By CHEN XIANGJING / 12-29-2017 / (Chinese Social Sciences Today)

The second UK-China Dialogue on the Humanities in Higher Education, an academic summit hosted by the China-UK Association for the Humanities in Higher Education, was held on Dec. 6 at Oxford University.


 

Chinese and British scholars of humanities recently gathered at Oxford University to explore the historical connections between China and the West in such aspects as social life, humanities, and modern thought.


The second UK-China Dialogue on the Humanities in Higher Education, an academic summit hosted by the China-UK Association for the Humanities in Higher Education, was held on Dec.6. As part of the fifth meeting of the China-UK High-Level People-to-people Dialogue, the event was jointly organized by the Institute for World Literatures and Cultures at Tsinghua University and the China Center at Oxford University. The theme was “Connections: China and the West in the Making of History.”
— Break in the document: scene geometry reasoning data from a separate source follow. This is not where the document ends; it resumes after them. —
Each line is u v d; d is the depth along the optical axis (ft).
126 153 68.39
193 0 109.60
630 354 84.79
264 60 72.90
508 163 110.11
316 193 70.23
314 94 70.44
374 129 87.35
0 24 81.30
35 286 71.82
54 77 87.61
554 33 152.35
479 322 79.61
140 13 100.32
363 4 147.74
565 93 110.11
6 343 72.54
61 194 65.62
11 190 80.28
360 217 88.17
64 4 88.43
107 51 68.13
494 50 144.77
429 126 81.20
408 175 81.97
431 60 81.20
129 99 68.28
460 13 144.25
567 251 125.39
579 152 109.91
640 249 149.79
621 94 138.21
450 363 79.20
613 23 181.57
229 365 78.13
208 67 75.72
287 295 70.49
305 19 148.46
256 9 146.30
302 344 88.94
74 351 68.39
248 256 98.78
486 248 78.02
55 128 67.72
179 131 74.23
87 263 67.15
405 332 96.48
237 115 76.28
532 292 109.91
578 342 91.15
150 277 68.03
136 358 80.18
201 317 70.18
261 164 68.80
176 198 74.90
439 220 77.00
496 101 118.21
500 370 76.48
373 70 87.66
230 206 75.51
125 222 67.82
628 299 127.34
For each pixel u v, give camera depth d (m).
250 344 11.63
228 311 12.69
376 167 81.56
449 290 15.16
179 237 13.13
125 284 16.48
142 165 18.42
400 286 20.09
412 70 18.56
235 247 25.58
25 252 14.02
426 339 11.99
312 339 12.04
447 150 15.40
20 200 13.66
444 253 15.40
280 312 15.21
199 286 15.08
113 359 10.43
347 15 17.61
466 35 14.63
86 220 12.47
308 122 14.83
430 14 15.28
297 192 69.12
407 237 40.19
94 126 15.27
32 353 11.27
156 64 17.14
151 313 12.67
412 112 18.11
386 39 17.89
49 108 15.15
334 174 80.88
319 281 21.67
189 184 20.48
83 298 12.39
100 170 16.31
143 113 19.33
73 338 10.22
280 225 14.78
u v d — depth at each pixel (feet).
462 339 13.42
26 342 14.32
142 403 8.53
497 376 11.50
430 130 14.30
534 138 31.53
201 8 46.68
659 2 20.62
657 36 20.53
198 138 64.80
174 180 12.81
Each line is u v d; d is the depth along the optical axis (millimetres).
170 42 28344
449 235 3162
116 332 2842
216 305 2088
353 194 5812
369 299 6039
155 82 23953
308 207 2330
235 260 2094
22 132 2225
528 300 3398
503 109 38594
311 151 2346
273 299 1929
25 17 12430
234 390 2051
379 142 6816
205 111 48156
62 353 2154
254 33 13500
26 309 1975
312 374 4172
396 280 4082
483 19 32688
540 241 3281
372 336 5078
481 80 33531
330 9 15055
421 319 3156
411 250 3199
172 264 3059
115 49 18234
As time-honored major countries with profound humanities traditions, China and the United Kingdom are both facing challenges and historical opportunities when updating and extending their own conditions in the changeable age.


Chinese and British scholars at the forum discussed the connotations of modern civilization and Chinese humanism. They said the explanation of the former illustrates the latter.


On the world stage, theoretical construction as well as the historical discussion of humanities and humanistic values have long been guided by Western experience, while Chinese experience has been marginalized to a degree.


Chu Xiaoquan, a professor from the College of Foreign Languages and Literature at Fudan University, said that research comparing classical Chinese and Western Latin systems has been conducive to observing new language communication and changes in the historical context of economic globalization.


All civilizations communicate at two levels: written communication of the educated group and verbal communication in daily life, Chu said. China is unique in that the written culture closely mirrors verbal communication. Originating from the translation of verbal communication into written characters, the classical Chinese system has brought into being a powerful monolingualism.


Western civilizations, on the contrary, have a multilingual tradition. Since Greek and Roman times, competence in languages other than the mother tongue has been an essential condition for the educated to win social respect, Chu said. The evolution from monolingualism to multilingualism signals the progress of a civilization, Chu added.


In recent years, China’s higher education and social environment have become increasingly bilingual, while the Western world is becoming more monolingual, Chu said, calling for analysis of the phenomenon to understand the interrelations between different languages in the international environment.


Wu Juan, an associate professor from the Department of Chinese Language and Literature at Tsinghua University, offered an analysis of the first large-scale language communication in Chinese history, which was a linguistic innovation sparked by Buddhist scripture translation during the period from the Eastern Han Dynasty (25-220) to the Northern Song Dynasty (960-1127).


The introduction of Indian Buddhist sutras to China and the evolutionary model bear resemblances to the Western linguistic innovation mechanism, Wu said, adding that the two have more in common than people think.


The China-UK Association for the Humanities in Higher Education was established in December 2016 in Shanghai. Proposed by Tsinghua University, it is an international academic alliance for humanities consisting of 12 Chinese and British institutions of higher learning.